Knott noted that though innovation might have gotten harder for some, it had not gotten harder for everyone. This insight potentially showed how some companies were better at innovation than others. Knott also showed how industries might disappear, but companies do not have to. For example, some companies moved beyond typewriters and moved into the growing computer industry. The typewriter industry is gone, and so are many companies that did not embrace change. The computer industry is currently larger than the typewriter industry ever was, and more companies are benefiting from ongoing innovations. New ideas continue to be developed, new companies form (e.g., Uber, WeWork, Thinx), and new industries (e.g., share economy, AI) are created. A company does not have to die unless it allows itself to. Companies that are strong in innovation and strategic transformation adapt, grow, and thrive.
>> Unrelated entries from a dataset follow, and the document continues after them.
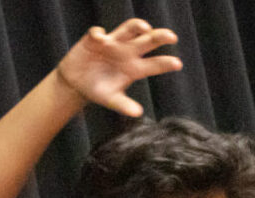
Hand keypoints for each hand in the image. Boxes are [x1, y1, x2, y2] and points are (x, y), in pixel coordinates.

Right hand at [57, 19, 181, 116]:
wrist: (77, 83)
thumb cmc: (99, 90)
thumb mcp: (112, 99)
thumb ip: (124, 105)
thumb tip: (138, 113)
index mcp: (135, 68)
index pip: (154, 64)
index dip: (165, 63)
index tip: (178, 64)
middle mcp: (127, 52)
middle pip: (147, 41)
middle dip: (159, 37)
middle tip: (171, 37)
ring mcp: (112, 43)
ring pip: (128, 30)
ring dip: (136, 27)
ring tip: (145, 27)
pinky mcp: (94, 40)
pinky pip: (97, 34)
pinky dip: (98, 34)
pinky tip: (99, 39)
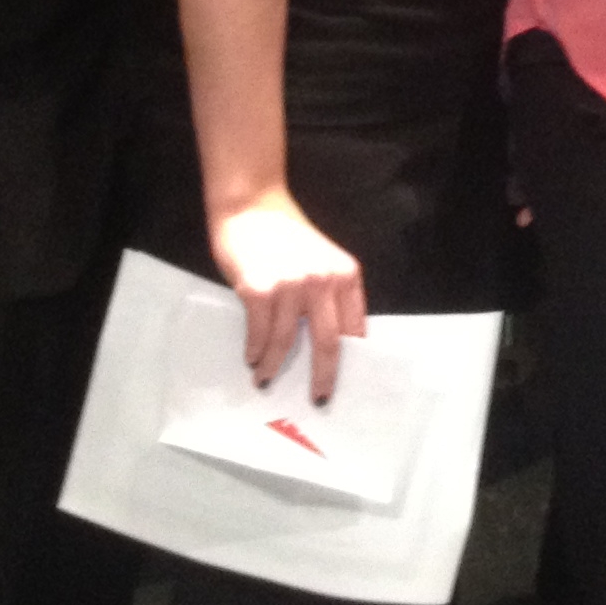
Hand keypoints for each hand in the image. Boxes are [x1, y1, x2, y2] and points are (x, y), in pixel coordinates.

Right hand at [209, 189, 367, 402]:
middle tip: (317, 399)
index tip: (343, 383)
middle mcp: (324, 280)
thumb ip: (327, 295)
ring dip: (274, 367)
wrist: (250, 205)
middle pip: (328, 342)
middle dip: (323, 377)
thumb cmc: (283, 236)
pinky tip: (252, 360)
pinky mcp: (260, 289)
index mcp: (345, 274)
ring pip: (286, 343)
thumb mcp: (320, 261)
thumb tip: (325, 344)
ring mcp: (292, 285)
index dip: (349, 360)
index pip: (354, 328)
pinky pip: (260, 334)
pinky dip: (256, 352)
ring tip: (265, 380)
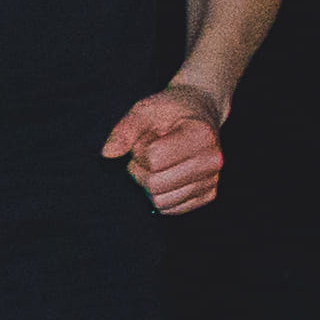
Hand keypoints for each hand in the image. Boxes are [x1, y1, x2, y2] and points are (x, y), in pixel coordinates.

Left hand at [104, 80, 228, 215]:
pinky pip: (171, 209)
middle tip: (146, 152)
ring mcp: (212, 180)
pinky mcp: (208, 195)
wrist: (200, 111)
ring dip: (148, 184)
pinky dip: (159, 195)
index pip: (154, 159)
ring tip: (157, 163)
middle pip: (156, 184)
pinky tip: (166, 174)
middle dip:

Polaroid is basically gone. It was the market leader in instant photography but refused to accept market and technology trends. Founder and CEO Edwin Land hired people who did not challenge his ideas. Group think and avoiding dissent permeated the organization. As the market moved towards videotape-based systems, Land hung onto film and poured increasingly larger resources into niche products. He could not reinvent himself and Polaroid paid the price. Hanging onto the status quo resulted in a once powerhouse of innovation to decline and basically disappear.
Smith Corona was the leader in typewriters. The company was also one of the first to develop innovative word processors. Unfortunately, the firm had great word processors but never leveraged the advantage – leaders did not see word processors replacing typewriters (nor the computer trend). Executives did not embrace the growing computer market and did not invest beyond typewriters. Now Smith Corona only offers labels – a shadow of their past.
Any industry and company can disappear. Innovation is hard, but not impossible. And no, not all the good ideas have been used. Developing creative ideas can be done much easier than people think. Like any skill, it can be developed with practice and the right tools. Individuals and companies must reinvent themselves. It is critical to understand trends and see where the world is moving, and not be left behind.
My personal experience is most teams use poor methods to develop new products and services. Ideation is typically done ad hoc and haphazardly. Most teams do not learn, adapt, and improve business practices. A team member might practice golf three days per week, but will not study how to perform their job better. Learning typically ends after the diploma is earned. Leaders and employees only know what they know.
Without a constant, proactive mindset (individually and corporately) new trends will pass you by (competitors, too). Teams need to move away from haphazard habits to create ideas and develop innovative solutions. Adopting deliberate and systematic tools and techniques can increase innovation return.
It is time to embrace change and ambiguity. Teams must be encouraged to continuously learn, improve, and share new techniques throughout the organization. They need to create habits of testing, experimenting, and embracing failure.
Innovation is not about serendipity, it is about using systematic techniques to formalize ideation to drive a higher quantity of ideas resulting in a few, high quality “golden nuggets”.
Differentiate yourself, your team, and your company. Practice using different innovation tools and techniques and keep the ones that work. Encourage ongoing learning and experimentation. Stop relying on what worked in the past. If you are not working harder than the competition and creatively leveraging new technologies and meeting unmet needs, growth will decline and you will be passed by. Don’t be like Polaroid, Smith Corona, Kodak, Blackberry and so many other incumbents of the past. Learn, change, and grow. Strategic transformation is hard work, but worth the effort.